§ WHAT NEEDS TO BE DONE: Your response should be every line of the data, written out exactly.

──────────

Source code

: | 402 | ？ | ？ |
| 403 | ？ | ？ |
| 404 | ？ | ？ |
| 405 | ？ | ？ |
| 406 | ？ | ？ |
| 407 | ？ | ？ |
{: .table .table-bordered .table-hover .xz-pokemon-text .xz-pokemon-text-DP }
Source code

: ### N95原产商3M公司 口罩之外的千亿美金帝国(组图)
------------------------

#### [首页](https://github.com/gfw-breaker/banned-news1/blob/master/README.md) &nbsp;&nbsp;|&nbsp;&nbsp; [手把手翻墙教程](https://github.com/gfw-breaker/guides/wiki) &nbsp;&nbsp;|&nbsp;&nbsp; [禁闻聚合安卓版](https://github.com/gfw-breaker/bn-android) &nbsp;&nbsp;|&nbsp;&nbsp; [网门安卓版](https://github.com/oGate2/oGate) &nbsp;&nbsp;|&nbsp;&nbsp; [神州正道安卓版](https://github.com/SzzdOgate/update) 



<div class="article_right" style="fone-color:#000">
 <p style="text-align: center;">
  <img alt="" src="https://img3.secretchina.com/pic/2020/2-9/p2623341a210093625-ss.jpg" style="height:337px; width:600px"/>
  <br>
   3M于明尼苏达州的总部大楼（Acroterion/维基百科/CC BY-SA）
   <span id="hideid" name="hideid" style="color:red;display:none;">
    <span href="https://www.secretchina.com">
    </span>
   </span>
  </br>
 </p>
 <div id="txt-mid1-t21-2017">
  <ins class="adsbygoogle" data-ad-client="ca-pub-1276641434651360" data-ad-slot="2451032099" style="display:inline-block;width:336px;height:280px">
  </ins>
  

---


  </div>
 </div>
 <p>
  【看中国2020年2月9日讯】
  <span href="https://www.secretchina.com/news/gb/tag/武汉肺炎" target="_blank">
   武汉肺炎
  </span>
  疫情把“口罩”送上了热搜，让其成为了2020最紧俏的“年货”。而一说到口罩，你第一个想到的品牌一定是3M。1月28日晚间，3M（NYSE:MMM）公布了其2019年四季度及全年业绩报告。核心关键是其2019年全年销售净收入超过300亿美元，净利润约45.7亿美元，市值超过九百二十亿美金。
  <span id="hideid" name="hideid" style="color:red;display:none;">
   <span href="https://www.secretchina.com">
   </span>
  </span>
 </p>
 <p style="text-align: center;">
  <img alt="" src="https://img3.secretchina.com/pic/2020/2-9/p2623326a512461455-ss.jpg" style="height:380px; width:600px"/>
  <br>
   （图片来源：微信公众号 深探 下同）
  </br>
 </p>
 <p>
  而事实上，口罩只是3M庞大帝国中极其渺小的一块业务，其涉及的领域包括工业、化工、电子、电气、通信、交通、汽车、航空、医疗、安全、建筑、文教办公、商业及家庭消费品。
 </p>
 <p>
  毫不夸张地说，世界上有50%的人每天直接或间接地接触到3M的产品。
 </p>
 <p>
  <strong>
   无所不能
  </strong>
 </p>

──────────

§ TASK OUTPUT:
Source code

: | 402 | ？ | ？ |
| 403 | ？ | ？ |
| 404 | ？ | ？ |
| 405 | ？ | ？ |
| 406 | ？ | ？ |
| 407 | ？ | ？ |
{: .table .table-bordered .table-hover .xz-pokemon-text .xz-pokemon-text-DP }
Source code

: ### N95原产商3M公司 口罩之外的千亿美金帝国(组图)
------------------------

#### [首页](https://github.com/gfw-breaker/banned-news1/blob/master/README.md) &nbsp;&nbsp;|&nbsp;&nbsp; [手把手翻墙教程](https://github.com/gfw-breaker/guides/wiki) &nbsp;&nbsp;|&nbsp;&nbsp; [禁闻聚合安卓版](https://github.com/gfw-breaker/bn-android) &nbsp;&nbsp;|&nbsp;&nbsp; [网门安卓版](https://github.com/oGate2/oGate) &nbsp;&nbsp;|&nbsp;&nbsp; [神州正道安卓版](https://github.com/SzzdOgate/update) 



<div class="article_right" style="fone-color:#000">
 <p style="text-align: center;">
  <img alt="" src="https://img3.secretchina.com/pic/2020/2-9/p2623341a210093625-ss.jpg" style="height:337px; width:600px"/>
  <br>
   3M于明尼苏达州的总部大楼（Acroterion/维基百科/CC BY-SA）
   <span id="hideid" name="hideid" style="color:red;display:none;">
    <span href="https://www.secretchina.com">
    </span>
   </span>
  </br>
 </p>
 <div id="txt-mid1-t21-2017">
  <ins class="adsbygoogle" data-ad-client="ca-pub-1276641434651360" data-ad-slot="2451032099" style="display:inline-block;width:336px;height:280px">
  </ins>
  

---


  </div>
 </div>
 <p>
  【看中国2020年2月9日讯】
  <span href="https://www.secretchina.com/news/gb/tag/武汉肺炎" target="_blank">
   武汉肺炎
  </span>
  疫情把“口罩”送上了热搜，让其成为了2020最紧俏的“年货”。而一说到口罩，你第一个想到的品牌一定是3M。1月28日晚间，3M（NYSE:MMM）公布了其2019年四季度及全年业绩报告。核心关键是其2019年全年销售净收入超过300亿美元，净利润约45.7亿美元，市值超过九百二十亿美金。
  <span id="hideid" name="hideid" style="color:red;display:none;">
   <span href="https://www.secretchina.com">
   </span>
  </span>
 </p>
 <p style="text-align: center;">
  <img alt="" src="https://img3.secretchina.com/pic/2020/2-9/p2623326a512461455-ss.jpg" style="height:380px; width:600px"/>
  <br>
   （图片来源：微信公众号 深探 下同）
  </br>
 </p>
 <p>
  而事实上，口罩只是3M庞大帝国中极其渺小的一块业务，其涉及的领域包括工业、化工、电子、电气、通信、交通、汽车、航空、医疗、安全、建筑、文教办公、商业及家庭消费品。
 </p>
 <p>
  毫不夸张地说，世界上有50%的人每天直接或间接地接触到3M的产品。
 </p>
 <p>
  <strong>
   无所不能
  </strong>
 </p>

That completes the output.